Ohr’s most sought-after works combine a colorful glaze and interesting form, with an aspect of funk or folly—like the half vase and the red, ring-shaped bottle that the Crystal Bridges Museum of American Art acquired from Rago in 2023 for $63,000 and $69,300, respectively, from the collection of Robert Ellison Jr. Ohr’s unglazed bisque pieces that show the natural marbleization of the clay, once considered unfinished, are now regarded as among the best of his practice, reflecting the maturation of the market. The highest auction price for a bisque piece is $69,300, achieved in that same Rago sale.

One factor that might be keeping Ohr’s prices depressed is the diminutive scale of the works. Almost all of the top prices at auction have been achieved for examples that are six inches or taller. But, as Rago told me, “Scale doesn’t make them better.” After Ohr gave up pottery, he stored his artworks in the attic of his studio, which his sons later turned into an automotive repair shop. Sixty years later, Jim Carpenter, a New Jersey antiques dealer and barber (he cut hair amidst old cars and bicycles), paid the sons $30,000 for all but a few hundred pieces and drove the cache of work north in a semitruck. Given that some of the pieces are as thin as potato chips, their survival up to that point is a marvel. Carpenter started selling them out of his shop for between $50 and $200 apiece, benefitting from a surge in interest in the arts and crafts movement in the early 1970s. Jordan-Volpe Gallery brought Ohr’s work to SoHo, then the center of the art market, across from Leo Castelli’s gallery. Some of the art intelligentsia, including Whitney, Irving Blum, Andy Warhol, and Jasper Johns, bought them. But at the time, Ohr’s market was mostly arts and crafts collectors, like Rutgers professor Martin Eidelberg, who just donated his trove of European ceramics to the Met.
Works by George Ohr from the collection of Donald Hecht. Photo: Courtesy of Rago Auctions

Works by George Ohr from the collection of Donald Hecht. Photo: Courtesy of Rago Auctions

Today, Ohr’s buyers include modern art collectors and museums like the Met, LACMA, MoMA and the de Young in San Francisco. “That’s why Ohr’s market keeps going,” Rago told me. “New people are entering the market.” In 2023, Rago sold 140 ceramics from Ellison’s collection that were not included in his donation of some 600 works to the Met.
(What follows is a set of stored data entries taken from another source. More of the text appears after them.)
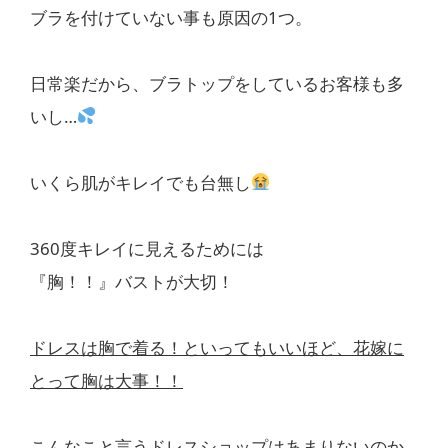
ブラを付けていない事も原因の1つ。
日常楽だから、ブラトップをしているお客様も多
いし…
いくら肌がキレイでも台無し
360度キレイに見えるためには
『胸！！』バストが大切！
ドレスは胸で着る！といってもいいほど、花嫁に
とって胸は大事！！
こんなこと言うドレスショップはあまりないのか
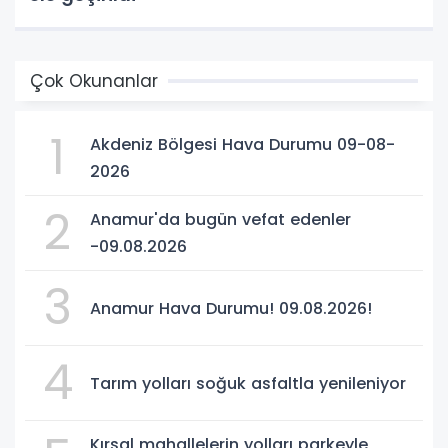
Çok Okunanlar
1
Akdeniz Bölgesi Hava Durumu 09-08-
2026
2
Anamur'da bugün vefat edenler
-09.08.2026
3
Anamur Hava Durumu! 09.08.2026!
4
Tarım yolları soğuk asfaltla yenileniyor
Kırsal mahallelerin yolları parkeyle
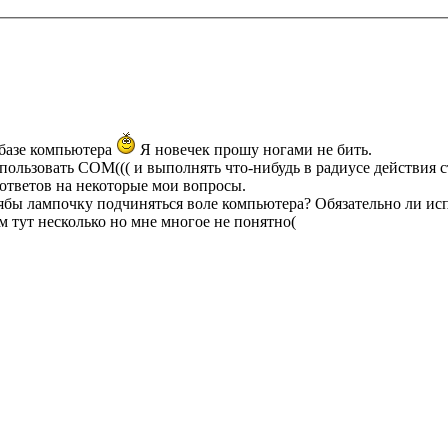
а базе компьютера
Я новечек прошу ногами не бить.
пользовать COM((( и выполнять что-нибудь в радиусе действия с
 ответов на некоторые мои вопросы.
тябы лампочку подчиняться воле компьютера? Обязательно ли ис
м тут несколько но мне многое не понятно(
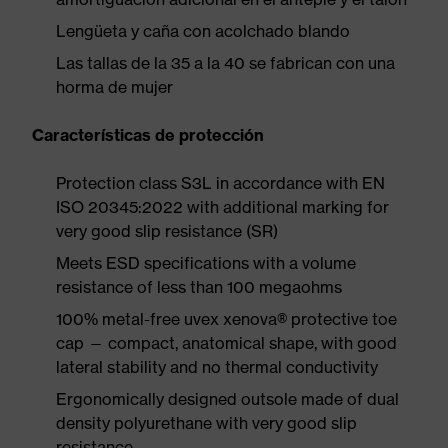
Lengüeta y caña con acolchado blando
Las tallas de la 35 a la 40 se fabrican con una
horma de mujer
Características de protección
Protection class S3L in accordance with EN
ISO 20345:2022 with additional marking for
very good slip resistance (SR)
Meets ESD specifications with a volume
resistance of less than 100 megaohms
100% metal-free uvex xenova® protective toe
cap — compact, anatomical shape, with good
lateral stability and no thermal conductivity
Ergonomically designed outsole made of dual
density polyurethane with very good slip
resistance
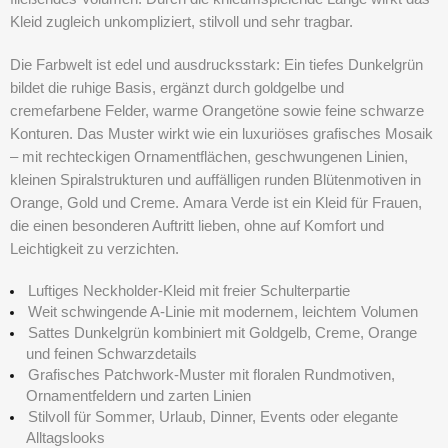
Kleid zugleich unkompliziert, stilvoll und sehr tragbar.
Die Farbwelt ist edel und ausdrucksstark: Ein tiefes Dunkelgrün
bildet die ruhige Basis, ergänzt durch goldgelbe und
cremefarbene Felder, warme Orangetöne sowie feine schwarze
Konturen. Das Muster wirkt wie ein luxuriöses grafisches Mosaik
– mit rechteckigen Ornamentflächen, geschwungenen Linien,
kleinen Spiralstrukturen und auffälligen runden Blütenmotiven in
Orange, Gold und Creme.
Amara Verde
ist ein Kleid für Frauen,
die einen besonderen Auftritt lieben, ohne auf Komfort und
Leichtigkeit zu verzichten.
Luftiges Neckholder-Kleid mit freier Schulterpartie
Weit schwingende A-Linie mit modernem, leichtem Volumen
Sattes Dunkelgrün kombiniert mit Goldgelb, Creme, Orange
und feinen Schwarzdetails
Grafisches Patchwork-Muster mit floralen Rundmotiven,
Ornamentfeldern und zarten Linien
Stilvoll für Sommer, Urlaub, Dinner, Events oder elegante
Alltagslooks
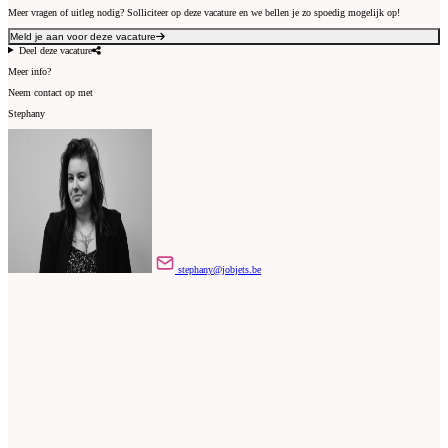
Meer vragen of uitleg nodig? Solliciteer op deze vacature en we bellen je zo spoedig mogelijk op!
Meld je aan voor deze vacature
Deel deze vacature
Meer info?
Neem contact op met
Stephany
stephany@jobjets.be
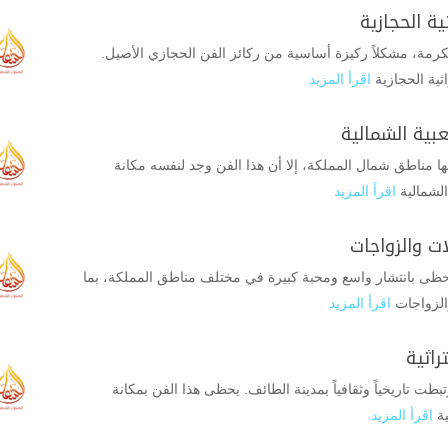
ة الحجازية
رمة، مشكلاً ركيزة أساسية من ركائز الفن الحجازي الأصيل.
ثية الحجازية
اقرأ المزيد
بية الشمالية
 بها مناطق شمال المملكة، إلا أن هذا الفن وجد لنفسه مكانة
الشمالية
اقرأ المزيد
ت والزواجات
تحظى بانتشار واسع ومحبة كبيرة في مختلف مناطق المملكة، بما
الزواجات
اقرأ المزيد
راثية
بطت تاريخياً وثقافياً بمدينة الطائف. يحظى هذا الفن بمكانة
ية
اقرأ المزيد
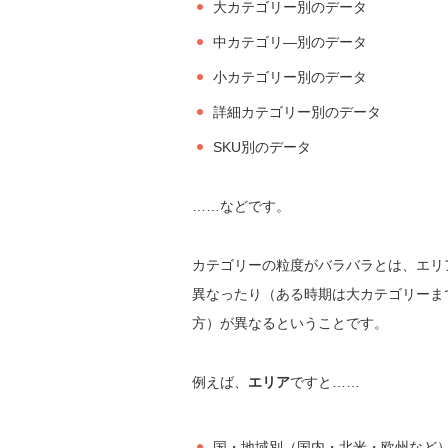
大カテゴリー別のデータ
中カテゴリ―別のデータ
小カテゴリー別のデータ
詳細カテゴリー別のデータ
SKU別のデータ
……などです。
カテゴリーの粒度がバラバラとは、エリ
異なったり（ある時期は大カテゴリーま
方）が異なるということです。
例えば、
エリア
ですと……
国・地域別（国内・北米・欧州など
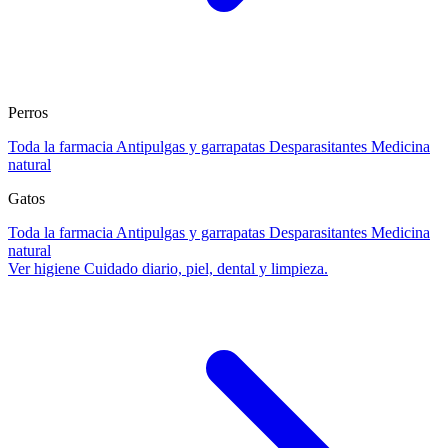
Perros
Toda la farmacia
Antipulgas y garrapatas
Desparasitantes
Medicina
natural
Gatos
Toda la farmacia
Antipulgas y garrapatas
Desparasitantes
Medicina
natural
Ver higiene
Cuidado diario, piel, dental y limpieza.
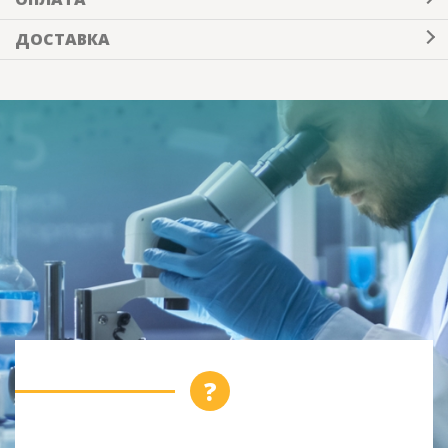
ДОСТАВКА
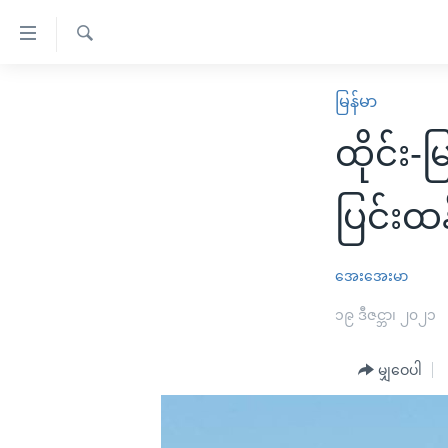
သုံး
ရ
ရှာဖွေ
လွယ်ကူ
မူလစာမျက်နှာ
မြန်မာ
ရ
စေ
မြန်မာ
လာ
ထိုင်း-
သည့်
ဒ်
ကမ္ဘာ့သတင်းများ
Link
ဗွီဒီယို
နိုင်ငံတကာ
ပြင်းထန
များ
သတင်းလွတ်လပ်ခွင့်
အမေရိကန်
ပင်မ
ရပ်ဝန်းတခု လမ်းတခု အလွန်
တရုတ်
အေးအေးမာ
အကြောင်းအရာ
အင်္ဂလိပ်စာလေ့လာမယ်
အစ္စရေး-ပါလက်စတိုင်း
၁၉ ဒီဇင္ဘာ၊ ၂၀၂၁
သို့
အပတ်စဉ်ကဏ္ဍများ
အမေရိကန်သုံးအီဒီယံ
ကျော်
မျှဝေပါ
ကြည့်
ရေဒီယိုနှင့်ရုပ်သံ အချက်အလက်များ
မကြေးမုံရဲ့ အင်္ဂလိပ်စာ
ရေဒီယို
ရန်
ရေဒီယို/တီဗွီအစီအစဉ်
ရုပ်ရှင်ထဲက အင်္ဂလိပ်စာ
တီဗွီ
ပင်မ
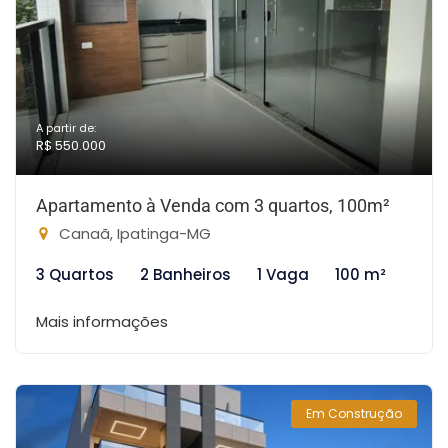
A partir de:
R$ 550.000
Apartamento à Venda com 3 quartos, 100m²
Canaã, Ipatinga-MG
3 Quartos
2 Banheiros
1 Vaga
100 m²
Mais informações
Em Construção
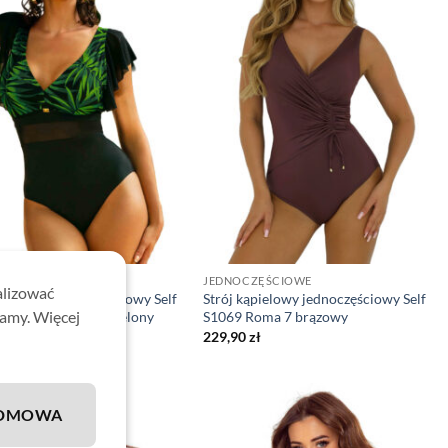
CZĘŚCIOWE
JEDNOCZĘŚCIOWE
alizować
ąpielowy jednoczęściowy Self
Strój kąpielowy jednoczęściowy Self
lamy. Więcej
A7 Cape Verde 7 zielony
S1069 Roma 7 brązowy
zł
229,90
zł
DMOWA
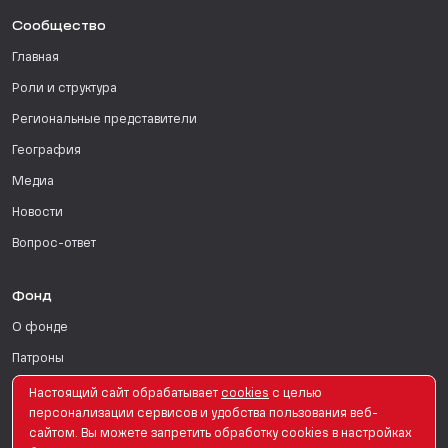
Сообщество
Главная
Роли и структура
Региональные представители
География
Медиа
Новости
Вопрос-ответ
Фонд
О фонде
Патроны
Поддержать
Настоящий сайт обрабатывает
сookies
с целью
персонализации сервисов и удобства пользования веб-
Для СМИ
сайтом. Вы можете запретить обработку сookies в настройках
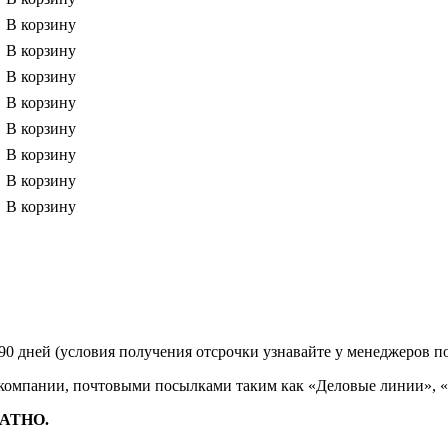
В корзину
В корзину
В корзину
В корзину
В корзину
В корзину
В корзину
В корзину
90 дней (условия получения отсрочки узнавайте у менеджеров п
 компании, почтовыми посылками таким как «Деловые линии», 
ЛАТНО.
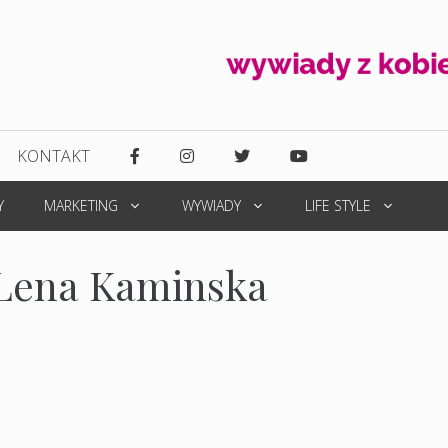
KONTAKT
Y
MARKETING
WYWIADY
LIFE STYLE
 Lena Kaminska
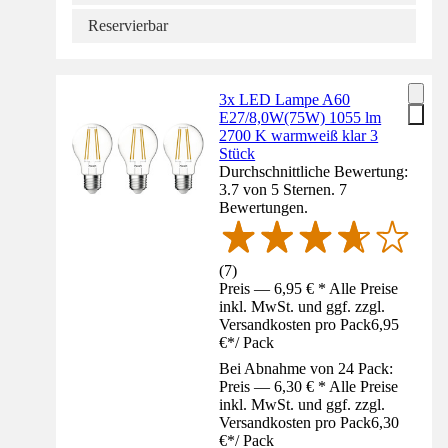
Reservierbar
3x LED Lampe A60
E27/8,0W(75W) 1055 lm
2700 K warmweiß klar 3
Stück
Durchschnittliche Bewertung:
3.7 von 5 Sternen. 7
Bewertungen.
(
7
)
Preis — 6,95 € * Alle Preise
inkl. MwSt. und ggf. zzgl.
Versandkosten pro Pack
6,95
€
*
/
Pack
Bei Abnahme von 24 Pack:
Preis — 6,30 € * Alle Preise
inkl. MwSt. und ggf. zzgl.
Versandkosten pro Pack
6,30
€
*
/
Pack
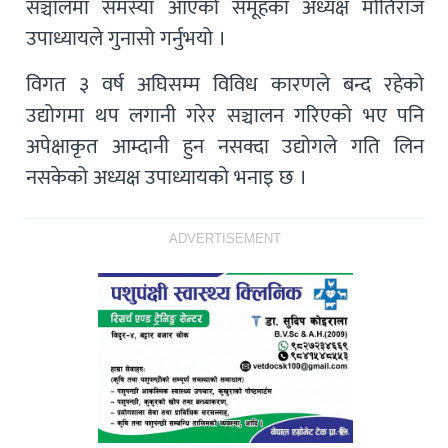
सञ्चालमा समस्या आएको समूहका अध्यक्ष मोतिराज
उपाध्यायले गुनासो गर्नुभयो ।
विगत ३ वर्ष अघिसम्म विविध कारणले बन्द रहेको
उद्योगमा थप लगानी गरेर सञ्चालन गरिएको भए पनि
अपेक्षाकृत आम्दानी हुन नसक्दा उद्योगले गति लिन
नसकेको अध्यक्ष उपाध्यायको भनाइ छ ।
ADVERTISEMENT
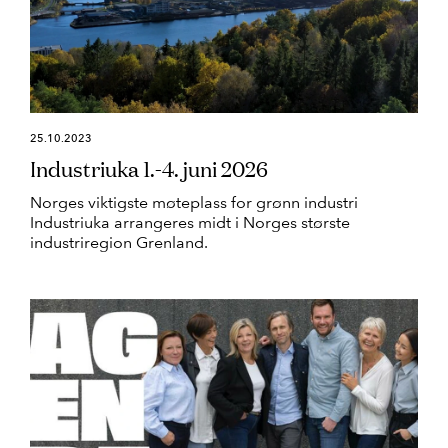
25.10.2023
Industriuka 1.-4. juni 2026
Norges viktigste møteplass for grønn industri
Industriuka arrangeres midt i Norges største
industriregion Grenland.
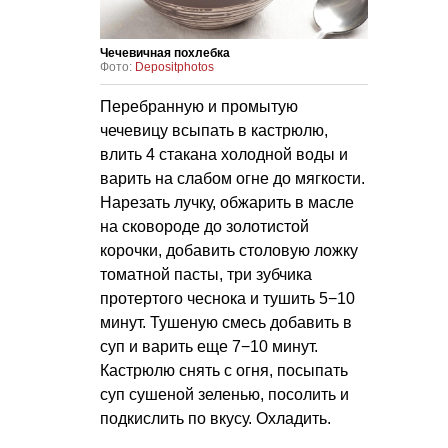
Чечевичная похлебка
Фото:
Depositphotos
Перебранную и промытую
чечевицу всыпать в кастрюлю,
влить 4 стакана холодной воды и
варить на слабом огне до мягкости.
Нарезать лучку, обжарить в масле
на сковороде до золотистой
корочки, добавить столовую ложку
томатной пасты, три зубчика
протертого чеснока и тушить 5−10
минут. Тушеную смесь добавить в
суп и варить еще 7−10 минут.
Кастрюлю снять с огня, посыпать
суп сушеной зеленью, посолить и
подкислить по вкусу. Охладить.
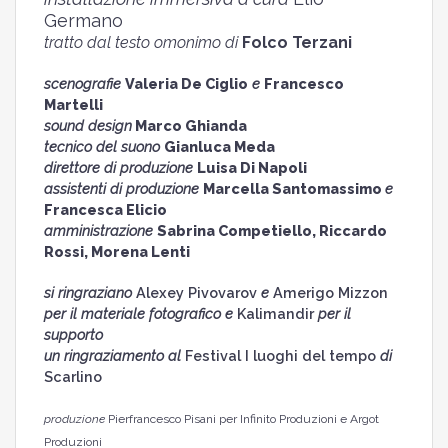
Germano
tratto dal testo omonimo di
Folco Terzani
scenografie
Valeria De Ciglio
e
Francesco
Martelli
sound design
Marco Ghianda
tecnico del suono
Gianluca Meda
direttore di produzione
Luisa Di Napoli
assistenti di produzione
Marcella Santomassimo
e
Francesca Elicio
amministrazione
Sabrina Competiello, Riccardo
Rossi, Morena Lenti
si ringraziano
Alexey Pivovarov
e
Amerigo Mizzon
per il materiale fotografico
e
Kalimandir
per il
supporto
un ringraziamento al
Festival I luoghi del tempo
di
Scarlino
produzione
Pierfrancesco Pisani
per Infinito Produzioni e Argot
Produzioni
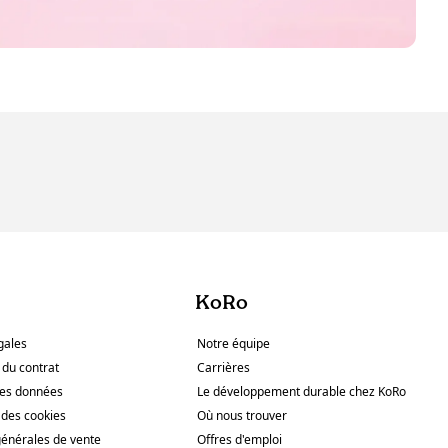
KoRo
gales
Notre équipe
 du contrat
Carrières
des données
Le développement durable chez KoRo
des cookies
Où nous trouver
générales de vente
Offres d'emploi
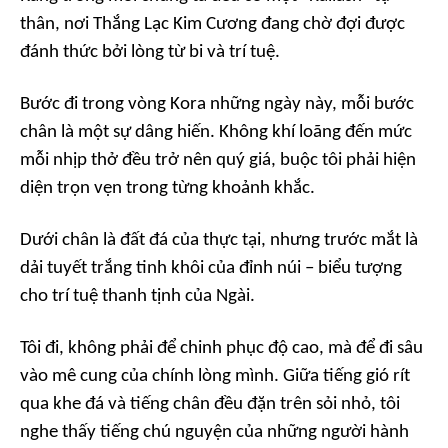
thân, nơi Thắng Lạc Kim Cương đang chờ đợi được
đánh thức bởi lòng từ bi và trí tuệ.
Bước đi trong vòng Kora những ngày này, mỗi bước
chân là một sự dâng hiến. Không khí loãng đến mức
mỗi nhịp thở đều trở nên quý giá, buộc tôi phải hiện
diện trọn vẹn trong từng khoảnh khắc.
Dưới chân là đất đá của thực tại, nhưng trước mắt là
dải tuyết trắng tinh khôi của đỉnh núi – biểu tượng
cho trí tuệ thanh tịnh của Ngài.
Tôi đi, không phải để chinh phục độ cao, mà để đi sâu
vào mê cung của chính lòng mình. Giữa tiếng gió rít
qua khe đá và tiếng chân đều đặn trên sỏi nhỏ, tôi
nghe thấy tiếng chú nguyện của những người hành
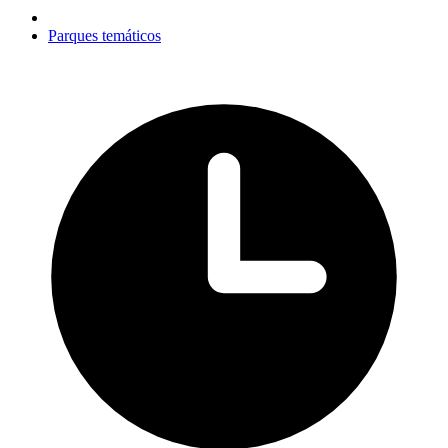
Parques temáticos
A grouping of 20 pieces by Ohr in the sale made $795,060, more than five times the aggregate estimate of $157,500. Two works sold for more than $100,000 but did not beat the 2006 record.

In 2021, the New National Museum of Monaco featured Ohr in the exhibition Artifices instables, Stories of ceramics, highlighting the diversity of practice in the medium. Among the works on view was a rare miniature vase by Ohr that the Fiorucci Foundation bought from Rago for $10,625 in 2020. “His work is now in museums in London, Amsterdam, and France,” said Rago. “Just like how the Brits discovered American blues, I think Ohr has to be discovered by [more] non-Americans.”